*Activity*. If a line in the entries below includes "Right", pick it out and copy it.

*Information provided*.
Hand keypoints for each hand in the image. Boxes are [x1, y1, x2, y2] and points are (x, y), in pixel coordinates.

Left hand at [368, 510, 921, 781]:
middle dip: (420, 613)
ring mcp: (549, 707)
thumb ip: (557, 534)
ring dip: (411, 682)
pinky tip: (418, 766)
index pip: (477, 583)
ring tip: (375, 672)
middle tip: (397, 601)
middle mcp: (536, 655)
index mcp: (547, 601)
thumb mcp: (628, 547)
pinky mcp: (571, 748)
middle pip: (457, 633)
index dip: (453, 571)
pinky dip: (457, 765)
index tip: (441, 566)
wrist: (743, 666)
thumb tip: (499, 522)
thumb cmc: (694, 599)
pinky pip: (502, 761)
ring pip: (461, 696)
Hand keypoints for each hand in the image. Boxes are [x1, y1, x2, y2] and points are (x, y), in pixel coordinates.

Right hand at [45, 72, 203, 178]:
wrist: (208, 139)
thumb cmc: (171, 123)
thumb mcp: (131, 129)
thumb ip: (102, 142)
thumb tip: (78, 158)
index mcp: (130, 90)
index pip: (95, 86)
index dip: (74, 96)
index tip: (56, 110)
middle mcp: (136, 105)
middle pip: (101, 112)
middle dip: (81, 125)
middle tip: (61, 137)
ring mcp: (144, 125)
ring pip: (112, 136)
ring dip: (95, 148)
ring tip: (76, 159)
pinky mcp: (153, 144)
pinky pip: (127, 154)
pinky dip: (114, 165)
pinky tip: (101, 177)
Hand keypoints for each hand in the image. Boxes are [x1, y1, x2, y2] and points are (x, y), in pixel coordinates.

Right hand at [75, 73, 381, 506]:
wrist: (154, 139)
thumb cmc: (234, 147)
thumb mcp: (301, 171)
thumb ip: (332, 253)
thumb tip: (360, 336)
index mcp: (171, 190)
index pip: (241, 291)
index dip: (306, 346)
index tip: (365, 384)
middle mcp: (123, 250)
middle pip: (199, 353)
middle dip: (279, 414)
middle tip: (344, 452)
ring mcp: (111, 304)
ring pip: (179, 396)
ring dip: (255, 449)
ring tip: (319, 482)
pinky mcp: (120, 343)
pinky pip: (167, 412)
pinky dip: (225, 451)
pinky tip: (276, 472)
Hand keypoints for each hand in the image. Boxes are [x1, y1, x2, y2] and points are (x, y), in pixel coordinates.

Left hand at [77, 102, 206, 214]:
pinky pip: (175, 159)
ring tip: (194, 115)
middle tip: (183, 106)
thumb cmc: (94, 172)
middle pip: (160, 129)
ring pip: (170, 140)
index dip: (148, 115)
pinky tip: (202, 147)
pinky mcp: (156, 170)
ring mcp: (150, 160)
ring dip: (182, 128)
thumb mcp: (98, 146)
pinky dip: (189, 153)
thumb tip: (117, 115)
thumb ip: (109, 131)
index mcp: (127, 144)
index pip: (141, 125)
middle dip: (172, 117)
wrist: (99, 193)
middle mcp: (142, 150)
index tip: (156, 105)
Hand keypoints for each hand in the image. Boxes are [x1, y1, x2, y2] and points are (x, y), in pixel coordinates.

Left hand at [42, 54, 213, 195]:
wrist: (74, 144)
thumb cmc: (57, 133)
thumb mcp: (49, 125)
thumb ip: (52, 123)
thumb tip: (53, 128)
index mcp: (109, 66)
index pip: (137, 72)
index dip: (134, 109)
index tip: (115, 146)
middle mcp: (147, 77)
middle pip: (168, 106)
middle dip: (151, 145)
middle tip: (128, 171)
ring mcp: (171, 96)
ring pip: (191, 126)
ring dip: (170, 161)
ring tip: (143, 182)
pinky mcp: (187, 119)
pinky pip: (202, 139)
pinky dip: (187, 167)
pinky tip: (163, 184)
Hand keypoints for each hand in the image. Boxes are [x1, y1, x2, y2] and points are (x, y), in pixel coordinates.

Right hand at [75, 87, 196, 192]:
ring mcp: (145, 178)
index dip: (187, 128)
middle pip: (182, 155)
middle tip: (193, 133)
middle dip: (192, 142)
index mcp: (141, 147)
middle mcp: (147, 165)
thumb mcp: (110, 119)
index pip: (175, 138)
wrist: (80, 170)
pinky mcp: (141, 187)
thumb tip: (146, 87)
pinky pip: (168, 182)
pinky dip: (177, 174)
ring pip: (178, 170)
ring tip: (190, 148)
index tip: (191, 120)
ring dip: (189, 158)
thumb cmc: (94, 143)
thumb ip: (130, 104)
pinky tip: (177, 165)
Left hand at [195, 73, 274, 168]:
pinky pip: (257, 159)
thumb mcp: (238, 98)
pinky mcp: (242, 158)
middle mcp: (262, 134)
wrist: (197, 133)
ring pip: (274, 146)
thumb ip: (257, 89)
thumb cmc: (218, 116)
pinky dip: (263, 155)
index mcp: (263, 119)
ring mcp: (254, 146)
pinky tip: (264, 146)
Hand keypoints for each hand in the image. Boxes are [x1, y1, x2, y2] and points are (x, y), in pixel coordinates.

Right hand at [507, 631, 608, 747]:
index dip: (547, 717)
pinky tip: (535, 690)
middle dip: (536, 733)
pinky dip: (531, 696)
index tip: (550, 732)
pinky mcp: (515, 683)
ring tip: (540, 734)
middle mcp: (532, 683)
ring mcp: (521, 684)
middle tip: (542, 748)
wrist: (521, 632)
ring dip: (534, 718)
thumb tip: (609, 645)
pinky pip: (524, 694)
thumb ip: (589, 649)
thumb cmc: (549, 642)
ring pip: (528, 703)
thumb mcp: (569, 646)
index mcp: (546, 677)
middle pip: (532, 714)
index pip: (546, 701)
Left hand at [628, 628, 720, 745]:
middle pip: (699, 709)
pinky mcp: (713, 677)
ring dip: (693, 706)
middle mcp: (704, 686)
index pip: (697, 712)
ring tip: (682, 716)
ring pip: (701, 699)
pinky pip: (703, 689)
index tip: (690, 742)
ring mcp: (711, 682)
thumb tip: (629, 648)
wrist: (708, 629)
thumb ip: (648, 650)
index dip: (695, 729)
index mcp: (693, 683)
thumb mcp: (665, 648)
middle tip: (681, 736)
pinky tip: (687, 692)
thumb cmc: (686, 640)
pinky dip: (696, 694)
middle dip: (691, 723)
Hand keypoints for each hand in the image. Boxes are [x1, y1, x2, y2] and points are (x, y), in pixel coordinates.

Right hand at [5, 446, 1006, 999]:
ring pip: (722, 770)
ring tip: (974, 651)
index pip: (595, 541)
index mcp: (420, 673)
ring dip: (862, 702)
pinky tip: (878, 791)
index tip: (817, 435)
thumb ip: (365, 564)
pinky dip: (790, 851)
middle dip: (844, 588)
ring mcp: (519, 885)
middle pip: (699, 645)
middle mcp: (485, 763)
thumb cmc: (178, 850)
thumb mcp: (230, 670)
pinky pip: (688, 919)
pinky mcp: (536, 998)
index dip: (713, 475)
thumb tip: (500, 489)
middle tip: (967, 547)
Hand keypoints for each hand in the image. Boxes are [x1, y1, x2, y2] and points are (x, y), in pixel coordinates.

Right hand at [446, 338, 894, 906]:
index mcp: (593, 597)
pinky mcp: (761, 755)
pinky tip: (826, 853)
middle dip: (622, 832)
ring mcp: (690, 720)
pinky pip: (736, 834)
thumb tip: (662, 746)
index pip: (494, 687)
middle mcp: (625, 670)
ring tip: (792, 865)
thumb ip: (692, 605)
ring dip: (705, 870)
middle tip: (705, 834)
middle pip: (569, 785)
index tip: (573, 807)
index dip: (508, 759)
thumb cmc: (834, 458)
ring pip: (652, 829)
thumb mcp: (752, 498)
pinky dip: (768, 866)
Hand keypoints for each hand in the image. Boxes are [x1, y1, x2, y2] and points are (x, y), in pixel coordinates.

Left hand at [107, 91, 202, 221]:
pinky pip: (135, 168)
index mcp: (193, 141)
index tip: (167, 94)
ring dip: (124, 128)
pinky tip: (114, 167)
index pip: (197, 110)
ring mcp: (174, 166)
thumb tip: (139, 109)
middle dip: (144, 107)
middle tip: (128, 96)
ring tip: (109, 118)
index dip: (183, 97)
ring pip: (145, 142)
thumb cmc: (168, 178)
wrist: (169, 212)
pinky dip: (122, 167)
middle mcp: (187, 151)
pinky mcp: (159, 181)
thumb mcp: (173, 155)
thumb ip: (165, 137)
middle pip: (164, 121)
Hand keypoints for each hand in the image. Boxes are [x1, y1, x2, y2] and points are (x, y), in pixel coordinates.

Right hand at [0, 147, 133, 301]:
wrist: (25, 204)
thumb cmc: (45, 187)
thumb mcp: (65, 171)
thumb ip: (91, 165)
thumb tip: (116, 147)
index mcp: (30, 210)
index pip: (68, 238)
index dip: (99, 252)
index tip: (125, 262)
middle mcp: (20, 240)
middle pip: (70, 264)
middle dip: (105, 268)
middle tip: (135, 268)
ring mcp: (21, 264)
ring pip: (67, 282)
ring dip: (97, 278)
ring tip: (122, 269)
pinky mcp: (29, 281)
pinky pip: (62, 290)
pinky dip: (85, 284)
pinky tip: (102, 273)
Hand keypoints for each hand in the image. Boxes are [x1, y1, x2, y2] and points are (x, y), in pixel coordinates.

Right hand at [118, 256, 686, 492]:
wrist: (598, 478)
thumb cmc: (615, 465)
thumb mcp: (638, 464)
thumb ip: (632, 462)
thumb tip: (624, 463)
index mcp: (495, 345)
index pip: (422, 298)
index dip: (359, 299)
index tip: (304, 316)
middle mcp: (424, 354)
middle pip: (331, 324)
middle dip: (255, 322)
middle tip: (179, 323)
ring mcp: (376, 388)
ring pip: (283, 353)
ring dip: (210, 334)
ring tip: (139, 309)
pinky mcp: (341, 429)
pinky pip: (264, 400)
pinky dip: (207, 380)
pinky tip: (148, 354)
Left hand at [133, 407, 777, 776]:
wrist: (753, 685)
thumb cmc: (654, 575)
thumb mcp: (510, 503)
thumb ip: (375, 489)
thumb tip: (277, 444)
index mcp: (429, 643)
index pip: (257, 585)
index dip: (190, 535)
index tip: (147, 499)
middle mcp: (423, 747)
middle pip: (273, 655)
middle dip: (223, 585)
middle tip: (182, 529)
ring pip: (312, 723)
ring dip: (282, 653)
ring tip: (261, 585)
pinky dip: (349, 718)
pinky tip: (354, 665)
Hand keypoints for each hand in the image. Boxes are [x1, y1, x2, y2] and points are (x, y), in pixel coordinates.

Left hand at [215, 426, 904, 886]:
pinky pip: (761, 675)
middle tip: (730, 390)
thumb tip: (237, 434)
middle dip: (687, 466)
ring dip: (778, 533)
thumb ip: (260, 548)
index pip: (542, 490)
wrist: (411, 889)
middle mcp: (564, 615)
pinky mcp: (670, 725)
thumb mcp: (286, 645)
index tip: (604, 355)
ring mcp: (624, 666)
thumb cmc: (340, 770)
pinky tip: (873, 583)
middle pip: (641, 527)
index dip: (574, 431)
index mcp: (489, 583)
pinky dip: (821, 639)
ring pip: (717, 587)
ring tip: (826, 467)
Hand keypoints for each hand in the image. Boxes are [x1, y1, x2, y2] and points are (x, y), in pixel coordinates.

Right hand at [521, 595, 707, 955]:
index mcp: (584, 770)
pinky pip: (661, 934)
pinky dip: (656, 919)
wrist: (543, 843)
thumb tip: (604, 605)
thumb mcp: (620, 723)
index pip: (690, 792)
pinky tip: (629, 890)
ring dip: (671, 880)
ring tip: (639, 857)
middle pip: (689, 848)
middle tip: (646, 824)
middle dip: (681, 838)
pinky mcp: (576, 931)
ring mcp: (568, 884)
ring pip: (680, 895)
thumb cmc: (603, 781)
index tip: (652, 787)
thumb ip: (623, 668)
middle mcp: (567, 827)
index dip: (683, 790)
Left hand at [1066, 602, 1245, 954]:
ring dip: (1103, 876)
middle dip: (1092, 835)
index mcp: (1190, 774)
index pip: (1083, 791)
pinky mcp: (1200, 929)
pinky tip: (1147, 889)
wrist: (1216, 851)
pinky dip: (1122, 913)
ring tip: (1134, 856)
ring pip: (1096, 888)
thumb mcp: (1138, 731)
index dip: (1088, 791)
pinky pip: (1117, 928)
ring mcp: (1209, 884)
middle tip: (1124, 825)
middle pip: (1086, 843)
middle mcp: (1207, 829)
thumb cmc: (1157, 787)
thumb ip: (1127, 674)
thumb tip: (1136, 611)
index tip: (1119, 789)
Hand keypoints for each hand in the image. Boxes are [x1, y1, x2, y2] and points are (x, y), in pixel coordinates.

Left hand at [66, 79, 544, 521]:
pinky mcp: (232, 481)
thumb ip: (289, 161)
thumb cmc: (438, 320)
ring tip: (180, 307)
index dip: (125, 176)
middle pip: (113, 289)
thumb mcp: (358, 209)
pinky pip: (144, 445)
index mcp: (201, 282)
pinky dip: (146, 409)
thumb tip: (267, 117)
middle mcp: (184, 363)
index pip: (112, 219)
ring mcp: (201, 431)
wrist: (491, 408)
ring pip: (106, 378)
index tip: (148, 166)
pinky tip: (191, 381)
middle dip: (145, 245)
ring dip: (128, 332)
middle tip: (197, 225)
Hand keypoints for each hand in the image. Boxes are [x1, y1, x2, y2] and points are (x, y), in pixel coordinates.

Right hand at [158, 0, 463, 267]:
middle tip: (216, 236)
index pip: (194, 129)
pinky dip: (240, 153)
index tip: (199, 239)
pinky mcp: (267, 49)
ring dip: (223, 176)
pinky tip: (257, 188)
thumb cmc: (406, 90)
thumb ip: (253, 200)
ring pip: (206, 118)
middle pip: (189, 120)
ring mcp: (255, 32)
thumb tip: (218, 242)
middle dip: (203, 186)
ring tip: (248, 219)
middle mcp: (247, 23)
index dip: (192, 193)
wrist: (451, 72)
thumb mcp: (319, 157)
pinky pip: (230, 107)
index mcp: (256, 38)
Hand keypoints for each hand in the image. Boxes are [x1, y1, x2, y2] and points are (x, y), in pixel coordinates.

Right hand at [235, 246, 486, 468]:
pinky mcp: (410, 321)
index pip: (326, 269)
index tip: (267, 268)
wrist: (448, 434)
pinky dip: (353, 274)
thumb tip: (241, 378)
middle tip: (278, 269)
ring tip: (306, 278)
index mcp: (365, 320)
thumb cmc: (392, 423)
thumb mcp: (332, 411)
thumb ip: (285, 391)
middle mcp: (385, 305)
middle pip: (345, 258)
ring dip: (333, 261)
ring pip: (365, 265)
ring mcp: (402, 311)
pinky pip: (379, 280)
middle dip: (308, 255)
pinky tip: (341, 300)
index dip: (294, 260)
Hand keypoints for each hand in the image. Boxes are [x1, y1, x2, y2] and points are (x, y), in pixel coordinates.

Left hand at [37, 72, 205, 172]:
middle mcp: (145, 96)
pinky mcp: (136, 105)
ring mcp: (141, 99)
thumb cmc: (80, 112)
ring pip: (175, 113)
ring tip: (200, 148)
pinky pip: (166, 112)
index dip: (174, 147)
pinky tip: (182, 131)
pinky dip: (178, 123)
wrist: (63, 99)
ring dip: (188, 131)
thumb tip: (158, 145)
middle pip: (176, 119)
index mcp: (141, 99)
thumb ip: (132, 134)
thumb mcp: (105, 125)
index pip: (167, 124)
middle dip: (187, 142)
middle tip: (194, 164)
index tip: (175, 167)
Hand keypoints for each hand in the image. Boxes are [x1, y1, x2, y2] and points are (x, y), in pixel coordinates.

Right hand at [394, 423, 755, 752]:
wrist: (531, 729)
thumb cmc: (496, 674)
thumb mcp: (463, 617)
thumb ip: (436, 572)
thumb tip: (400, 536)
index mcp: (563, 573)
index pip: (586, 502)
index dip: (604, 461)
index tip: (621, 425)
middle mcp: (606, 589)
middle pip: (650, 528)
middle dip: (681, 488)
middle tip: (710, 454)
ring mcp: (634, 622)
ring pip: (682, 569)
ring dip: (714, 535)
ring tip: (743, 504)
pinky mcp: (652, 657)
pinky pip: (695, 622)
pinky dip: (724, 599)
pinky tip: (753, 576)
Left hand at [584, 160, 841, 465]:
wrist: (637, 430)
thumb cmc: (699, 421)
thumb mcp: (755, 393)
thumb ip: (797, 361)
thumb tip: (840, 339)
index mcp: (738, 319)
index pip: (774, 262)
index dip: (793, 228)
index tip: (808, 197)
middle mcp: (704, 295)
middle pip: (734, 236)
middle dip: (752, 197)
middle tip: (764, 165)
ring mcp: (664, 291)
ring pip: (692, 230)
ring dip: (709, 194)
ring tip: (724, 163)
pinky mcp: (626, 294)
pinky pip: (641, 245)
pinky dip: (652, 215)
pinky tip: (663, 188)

*Answer area*.
Right hand at [45, 72, 203, 178]:
Right hand at [75, 73, 381, 506]:
Right hand at [75, 87, 196, 192]:
Right hand at [507, 631, 608, 747]:
Right hand at [5, 446, 1006, 999]:
Right hand at [446, 338, 894, 906]:
Right hand at [0, 147, 133, 301]:
Right hand at [118, 256, 686, 492]:
Right hand at [521, 595, 707, 955]:
Right hand at [158, 0, 463, 267]:
Right hand at [235, 246, 486, 468]:
Right hand at [394, 423, 755, 752]:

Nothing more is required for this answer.